Baking and the Brain

When it Comes to Mental Health, Sharing Pastries Takes the Cake

Raye Park, Justin Park, and Alyssa Chang

Raye’s kitchen has positive vibes that travel from her house to DIS daily.

Last week, I walked into Mr. Bergan’s room with a carrot muffin in hand. When I saw his eyes crinkle as he smiled wide, I knew he was going to love it. He and I were connected in a new way, beginning from the day I brought him a tempting treat.

Baking. For me, this is a word that conjures up the scenery of white smoke spouting out of a chimney of a gingerbread house in Hansel and Gretel. Every time I hear the word, I can taste the sugary scent of vanilla, the caramel brown color of the treats, and the glittering unicorn-shaped sprinkles on my tongue. Whether I’m making croissants, baguettes, biscuits, or cookies, baking always makes me happy. I’m 200% sure this sensation is universal – these days, even pets have their own dessert menus at franchise cafes.

Eating these goodies is a total pleasure in its own right — once you put a piece in your mouth, neural fibers are going to fire the taste through your whole body, delighting your brain with the flavor. A Colby Community Website also addressed that ingredients such as chocolate “contains a key compound called tryamine… it has the capacity to [increase] our levels of dopamine.” 

Baking is also a creative pursuit; this simple task can even advance your intellectual abilities and communication as you learn from your mistakes, create new recipes, and problem-solve to make up for missing ingredients. Like any charity work, the altruistic act of baking for others can contribute to an overall sense of well-being and connection with other people in the world. However, you can benefit from baking for yourself, too… eating a slice of chocolate cake is a form of self-love, right?

However, you can benefit from baking for yourself, too… eating a slice of chocolate cake is a form of self-love, right?”

Besides the simple pleasures of tasty food, those enjoying the treat are sure to shout out “OH MY GOD THIS IS SO GOOD, HOW DID YOU MAKE THIS?”, sparking a whole new conversation. Every time I bake at home with my family, the fact that I’m sharing these little moments with others always relieves my stress from the day. 

Cooperating with each family member brings great joy to the house. Elders gain better memory retention through such mentally stimulating activities, according to the National Institute of Aging. Consider getting your grandparents involved in baking, too.

Aside from just “feeling good”, baking comes with definitive benefits to your mental health. For one, cooking certainly does an excellent job in developing our social, emotional, and cognitive responses to external stimuli.
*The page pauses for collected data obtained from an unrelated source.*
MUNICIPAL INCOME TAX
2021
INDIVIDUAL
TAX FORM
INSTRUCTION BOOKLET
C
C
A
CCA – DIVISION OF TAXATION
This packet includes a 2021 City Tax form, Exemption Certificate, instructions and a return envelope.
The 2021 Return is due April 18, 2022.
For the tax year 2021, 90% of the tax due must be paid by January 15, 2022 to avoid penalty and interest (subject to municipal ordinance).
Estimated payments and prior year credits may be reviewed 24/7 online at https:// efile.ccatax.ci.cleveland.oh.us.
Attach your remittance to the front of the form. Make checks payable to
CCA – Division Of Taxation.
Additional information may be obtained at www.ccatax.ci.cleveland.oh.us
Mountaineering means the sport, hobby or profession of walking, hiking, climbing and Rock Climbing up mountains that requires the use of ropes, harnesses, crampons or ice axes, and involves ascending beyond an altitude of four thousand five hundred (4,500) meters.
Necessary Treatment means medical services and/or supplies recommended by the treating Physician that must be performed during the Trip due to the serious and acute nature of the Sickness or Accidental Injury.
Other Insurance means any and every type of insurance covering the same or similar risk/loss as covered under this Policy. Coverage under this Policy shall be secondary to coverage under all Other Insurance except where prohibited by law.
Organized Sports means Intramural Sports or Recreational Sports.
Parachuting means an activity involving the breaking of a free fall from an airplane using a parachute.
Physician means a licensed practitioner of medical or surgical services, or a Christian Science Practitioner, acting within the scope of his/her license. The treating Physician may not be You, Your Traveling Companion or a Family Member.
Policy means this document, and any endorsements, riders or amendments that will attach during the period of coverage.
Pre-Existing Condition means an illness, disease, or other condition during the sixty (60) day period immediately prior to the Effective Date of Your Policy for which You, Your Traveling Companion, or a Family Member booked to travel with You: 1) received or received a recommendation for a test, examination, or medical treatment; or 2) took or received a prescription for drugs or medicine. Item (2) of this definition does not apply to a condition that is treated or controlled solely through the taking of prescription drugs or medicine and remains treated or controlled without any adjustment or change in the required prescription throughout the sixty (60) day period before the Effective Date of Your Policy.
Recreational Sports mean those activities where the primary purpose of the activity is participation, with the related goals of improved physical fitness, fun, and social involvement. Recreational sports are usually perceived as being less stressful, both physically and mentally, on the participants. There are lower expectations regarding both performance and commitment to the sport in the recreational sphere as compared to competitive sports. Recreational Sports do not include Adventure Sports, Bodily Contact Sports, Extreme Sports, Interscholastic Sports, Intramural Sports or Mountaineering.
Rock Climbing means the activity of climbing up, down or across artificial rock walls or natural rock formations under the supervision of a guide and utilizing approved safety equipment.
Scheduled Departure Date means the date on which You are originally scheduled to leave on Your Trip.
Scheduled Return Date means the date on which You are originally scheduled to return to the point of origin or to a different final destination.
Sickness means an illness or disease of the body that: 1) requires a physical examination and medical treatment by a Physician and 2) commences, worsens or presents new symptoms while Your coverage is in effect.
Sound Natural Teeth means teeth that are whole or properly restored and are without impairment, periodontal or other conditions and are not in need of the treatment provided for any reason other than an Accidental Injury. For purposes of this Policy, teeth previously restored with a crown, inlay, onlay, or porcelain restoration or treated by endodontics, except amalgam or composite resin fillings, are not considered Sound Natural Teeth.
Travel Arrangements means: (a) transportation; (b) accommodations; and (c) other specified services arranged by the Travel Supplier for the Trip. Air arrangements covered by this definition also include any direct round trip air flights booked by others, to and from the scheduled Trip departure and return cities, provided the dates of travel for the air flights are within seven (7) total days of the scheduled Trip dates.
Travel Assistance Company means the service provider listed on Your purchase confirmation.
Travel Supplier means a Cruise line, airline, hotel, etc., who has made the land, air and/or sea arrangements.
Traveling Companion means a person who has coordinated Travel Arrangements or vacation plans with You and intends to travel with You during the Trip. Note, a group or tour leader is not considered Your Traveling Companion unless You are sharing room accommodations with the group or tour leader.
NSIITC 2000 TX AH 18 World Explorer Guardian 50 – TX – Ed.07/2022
Crafting something actively puts your five senses to use, creating focus and peace in our hectic lives. “If you’re focusing on smell and taste, on being present with what you’re creating, that act of mindfulness in that present moment can also have a result in stress reduction,” associate professor of psychological and brain sciences at Boston University, Donna Pincus, told Huffington Post.

Why not try baking this weekend? The delight will make its way from a corner of your kitchen to all the corners of your mind.